The facility will house and support chronically homeless Veterans, providing on-site training and services to help them transition to independent living.

undefinedLEO A DALY’s renovation of the 1945 Mission Revival-style building, which appears on the National Register of Historic Places, transformed the vacant hospital into 55 residential units, 45 single-occupancy and 10 dual-occupancy. The design also includes a soaring entry space, large multipurpose rooms, a dedicated women’s wing and serenity garden, administrative offices, classrooms, a training kitchen, specialized bariatric units, and public spaces for social gatherings.

"Everything [is] state of the art, brand new," one Veteran told the Los Angeles Times. "It's like an apartment complex and a five-star hotel combined into one, with all the amenities."

“This project is about renewal and transformation for both the building and our nation’s Veterans,” said Nicos Katsellis, architect with LEO A DALY. “The VA's West Los Angeles campus has tremendous historic significance as a permanent home for disabled volunteer soldiers dating back to 1888. Our direction as architects was to respect its legacy and the Veterans who have served our country by creating a space that fully supports their renewal, and safeguards their wellbeing.”

Establishing a sense of community was a primary driver throughout the design process. Each floor was organized around the concept of a "neighborhood", with circulation laid out in terms of avenues and side streets. At the intersections, park-like areas for socialization strengthen the sense of community and encourage social interaction.

"Our approach to design has elements of the Trauma Informed Care model, which is an organizational structure and treatment framework that involves understanding, recognizing, and responding to the effects of trauma. At its core, TIC mandates that treatment should occur in an environment of physical and emotional safety, and in a way that values the “voice” and self-determination of the individual," Katsellis said.

Building 209 uses architecture, space planning, lighting, and interior design to reinforce the residents’ sense of physical and emotional security and individuality. 55 of the 65 rooms are single-occupancy, giving residents a space of their own. Entry spaces to the rooms were designed to enhance privacy.
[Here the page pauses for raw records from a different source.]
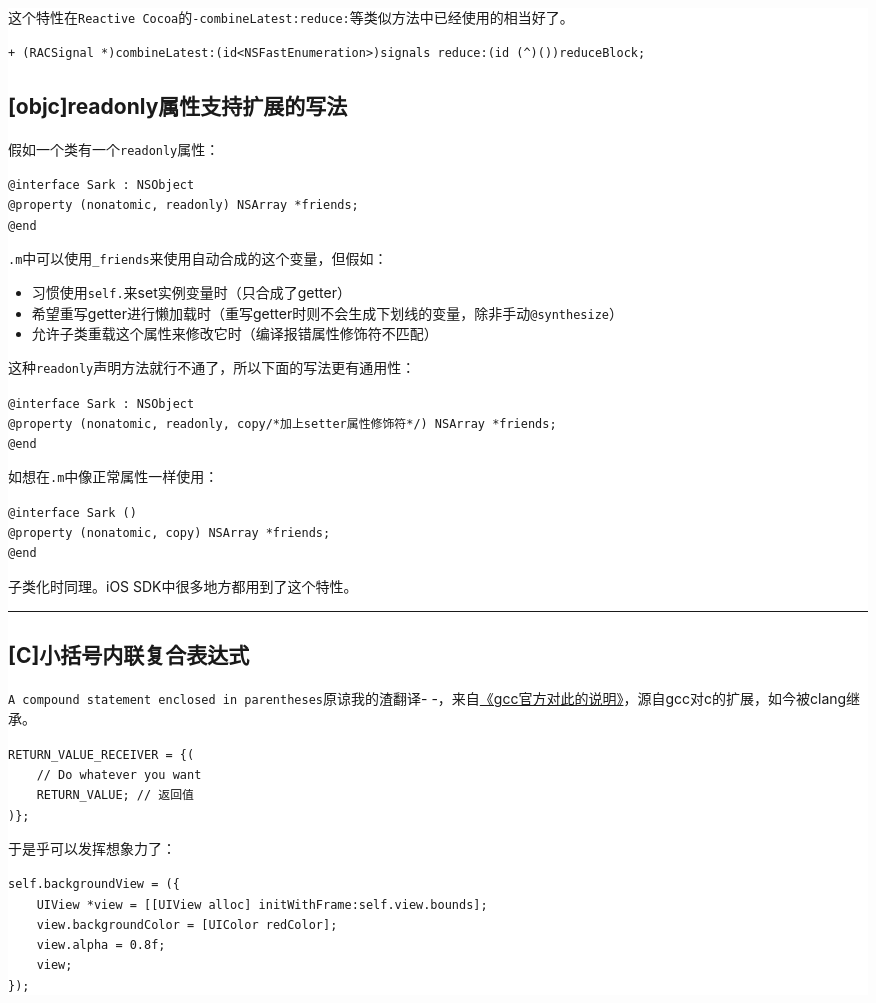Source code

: 这个特性在`Reactive Cocoa`的`-combineLatest:reduce:`等类似方法中已经使用的相当好了。

``` objc
+ (RACSignal *)combineLatest:(id<NSFastEnumeration>)signals reduce:(id (^)())reduceBlock;
```

## [objc]readonly属性支持扩展的写法

假如一个类有一个`readonly`属性：

``` objc
@interface Sark : NSObject
@property (nonatomic, readonly) NSArray *friends;
@end
```
`.m`中可以使用`_friends`来使用自动合成的这个变量，但假如：

 - 习惯使用`self.`来set实例变量时（只合成了getter）
 - 希望重写getter进行懒加载时（重写getter时则不会生成下划线的变量，除非手动`@synthesize`）
 - 允许子类重载这个属性来修改它时（编译报错属性修饰符不匹配）

这种`readonly`声明方法就行不通了，所以下面的写法更有通用性：

``` objc
@interface Sark : NSObject
@property (nonatomic, readonly, copy/*加上setter属性修饰符*/) NSArray *friends;
@end
```
如想在`.m`中像正常属性一样使用：

``` objc
@interface Sark ()
@property (nonatomic, copy) NSArray *friends;
@end
```

子类化时同理。iOS SDK中很多地方都用到了这个特性。  

-----

## [C]小括号内联复合表达式

`A compound statement enclosed in parentheses`原谅我的渣翻译- -，来自[《gcc官方对此的说明》](https://gcc.gnu.org/onlinedocs/gcc/Statement-Exprs.html)，源自gcc对c的扩展，如今被clang继承。  

``` objc
RETURN_VALUE_RECEIVER = {(
    // Do whatever you want
    RETURN_VALUE; // 返回值
)};
```
于是乎可以发挥想象力了：

``` objc
self.backgroundView = ({
    UIView *view = [[UIView alloc] initWithFrame:self.view.bounds];
    view.backgroundColor = [UIColor redColor];
    view.alpha = 0.8f;
    view;
});
```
undefinedB209’s dwellings are warm, inviting, and rehabilitative “cocoons” complete with living, sleeping, cooking, and dining accommodations, and small, intimately-scaled socialization spaces of their own. They are oriented to allow them to be flooded with daylight from multiple directions, and dressed in durable and sustainable materials inspired by nature.

During the design process, architects from LEO A DALY met with Veteran groups to gather insight that could be applied to the design. The resulting talks produced solutions that maximize daylight, views to the exterior, and efficient configurations to address the Veterans’ concerns about safety, stress, and motivation.

“Meeting with Veterans was critical to the design process,” Katsellis said. “For example, a result of this interaction was enhanced security for female veterans, the installation of bathtubs where possible, and ceiling fans to supplement air conditioning.”

undefinedThe project surpassed its target of LEED Silver to achieve LEED Gold certification—a challenge considering the building’s historic status. “Significant modifications to the building’s exterior envelope were off limits. Instead, we dug deeper in other areas—in the window glazing, and in the building’s mechanical systems, which are highly efficient," Katsellis said.

Building 209 is the first of three historic renovations LEO A DALY is designing on the West LA campus. Buildings 208 and 205 will also be transformed into therapeutic residences, and several more historic buildings will receive seismic upgrades and other renovations.